Engraftment after HSCT is defined as an ANC greater than 0.5×10⁹/L on the first day of three consecutive days (5). Engraftment of these 3 patients occurred on the post-transplant days 17, 11, and 12, respectively. At 1-month post-transplantation, two of the patients’ peripheral blood genotypes were identical to that of the donors on short tandem repeat (STR) genotype analysis. Primary graft failure is characterized by the absence of initial donor cell engraftment (donor cells less than 95%) or peripheral blood ANC <0.5×10⁹/L by day +28 after allo-HSCT from peripheral blood or bone marrow progenitors in the absence of relapse. The engraftment rate was 100%, with no cases of primary graft failure (Table 1). Engraftment was seen after a median of 12 days (range, 11–17 days). However, the second patient experienced fatal infection complication of cytomegalovirus (CMV) viremia two and a half months after bone marrow transplantation. This patient eventually died from sepsis 3 months after transplantation. HSCT successfully transformed the two survived patients from transfusion-dependent to transfusion-independent status.

Patient survival

The first and the third patient received hematopoietic stem cell from matched or mismatched unrelated donors; they were still alive and under regular clinical follow-up when this analysis closed. However, the second patient died from CMV viremia 3 months after transplantation. She had been treated with ganciclovir after a plasma CMV viral load of 24,000 cp/mL was found on day +49. In combination with ganciclovir, CMV intravenous immunoglobulins were added on day +57. The antiviral treatment was shifted to Foscarnet due to her pancytopenia and CMV viremia progression on day +62 (with a CMV viral load of 202,000 cp/mL). Despite our treatment, she eventually died from sepsis on day +95. Overall survival is defined as the time period from day 0 of transplantation to death.

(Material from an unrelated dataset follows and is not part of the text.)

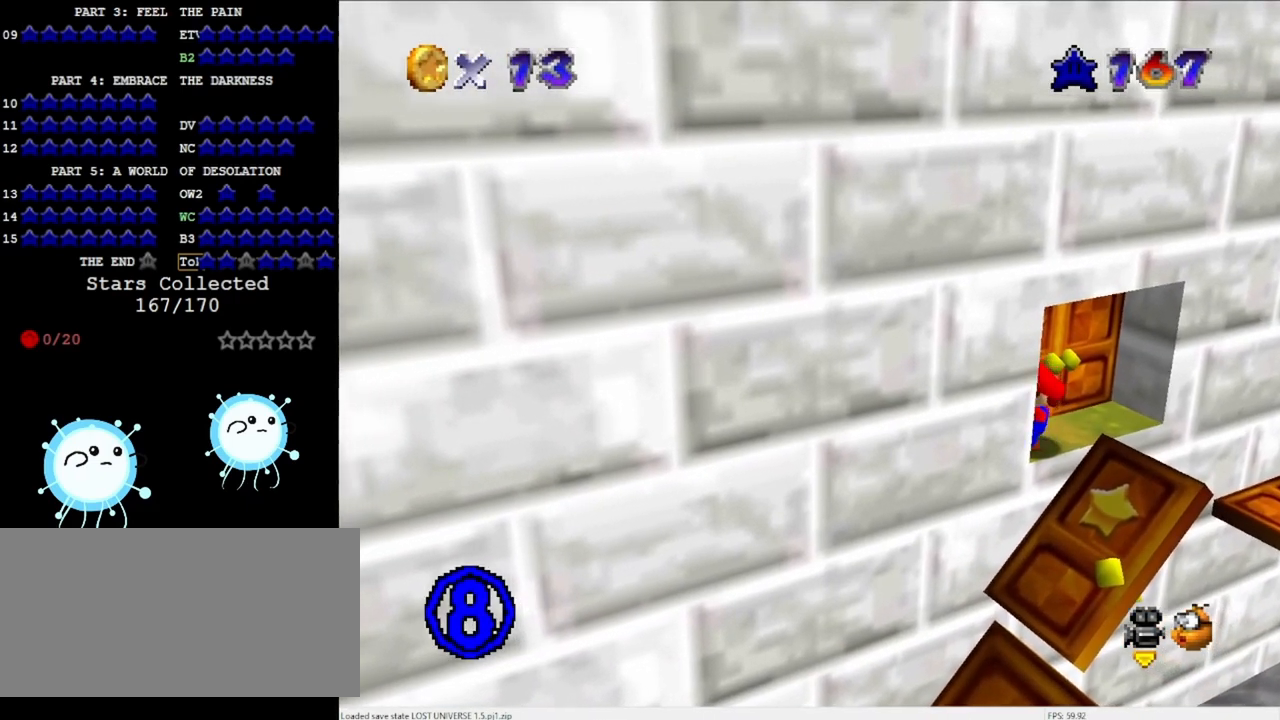
{"buttons": ["A"], "left_stick": "down", "events": [[133, "left_stick", "down-left"], [267, "left_stick", "down"], [467, "A", "down"]]}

Event-free survival is defined as the time period from day 0 of transplantation till any of the following events occurs: the recurrence of SAA, secondary graft failure, or death. The 18-month overall survival and event-free survival were both 66.7% among the 3 patients, and were 100%, if the second patient who underwent haplo-identical transplantation was excluded. The median survival was not reached.

Adverse events and graft-versus-host disease (GVHD)

Standard scores for GVHD on a scale from grade 0 through grade 4 were used during the first 100 days after transplantation to diagnose acute GVHD (6), and thereafter, patients were evaluated for chronic GVHD, which was classified as absent, limited, or extensive (7).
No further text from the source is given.